East-West drug deals on the rise

15th September 2008

Top Indian and Chinese drugs companies are increasingly playing a role in the global research and development of new drugs, teaming up with big pharma.


Western executives have flocked to science parks in India's science parks to find partners to develop new drugs, kicking off a process that could start a major trend of collaborative partnerships in Asia.

Indian pharmaceutical Jubilant has recently signed deals with Eli Lilly, Amgen and Forest Laboratories, while Eli Lilly and Merck have also teamed up with India's Piramal.

In signing these deals, top Western companies hope to take promising compounds discovered by the multinationals and run low-cost testing procedures in Indian and Chinese labs in the quest for marketable drugs.
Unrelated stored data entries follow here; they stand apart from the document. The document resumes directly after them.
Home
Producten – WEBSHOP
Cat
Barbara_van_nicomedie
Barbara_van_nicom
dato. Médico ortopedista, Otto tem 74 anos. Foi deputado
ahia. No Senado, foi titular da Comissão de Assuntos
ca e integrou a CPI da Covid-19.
Recent discoveries in gene-based medicine have left the industry groping for ways to develop the revolutionary products they might lead to.
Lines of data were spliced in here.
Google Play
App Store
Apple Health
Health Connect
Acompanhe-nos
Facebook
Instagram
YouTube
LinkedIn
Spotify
Acquisition of genetics labs is one way to do this, as in Roche's US$44 billion bid to purchase Genentech in July.

But they are also offering to share some intellectual property with Indian and Chinese companies in return for savings they gain from outsourcing development there.

Pfizer, AstraZeneca and others have already cut thousands of R&D jobs in the US, which is likely to attract criticism that yet another industry is exporting US jobs. But the result could be much lower prices for new medicines.

In China and India, a PhD biochemist costs a fifth of what they would in the West. China has a particularly large pool of talent in this area.

Experts also say China could yield a flood of potentially important therapies.

So far, no new drugs have been produced through such East-West collaborations. But standards have risen very fast in Indian labs in a very short space of time.

The country has been making reverse-engineered generic medicines since the government announced it would not honour Western patents in the 1970s. Indian pharma firms Cipla and Ranbaxy Labs followed suit in the 1990s with generic AIDS drugs at just US$1 a dose, revolutionising access to drugs for HIV patients in the poorest nations.

Indian pharma says its goal is to stamp out Third World diseases, not to accumulate warehouses full of knock-off merchandise, however, and they recognise that collaboration with Western companies is the only way forward.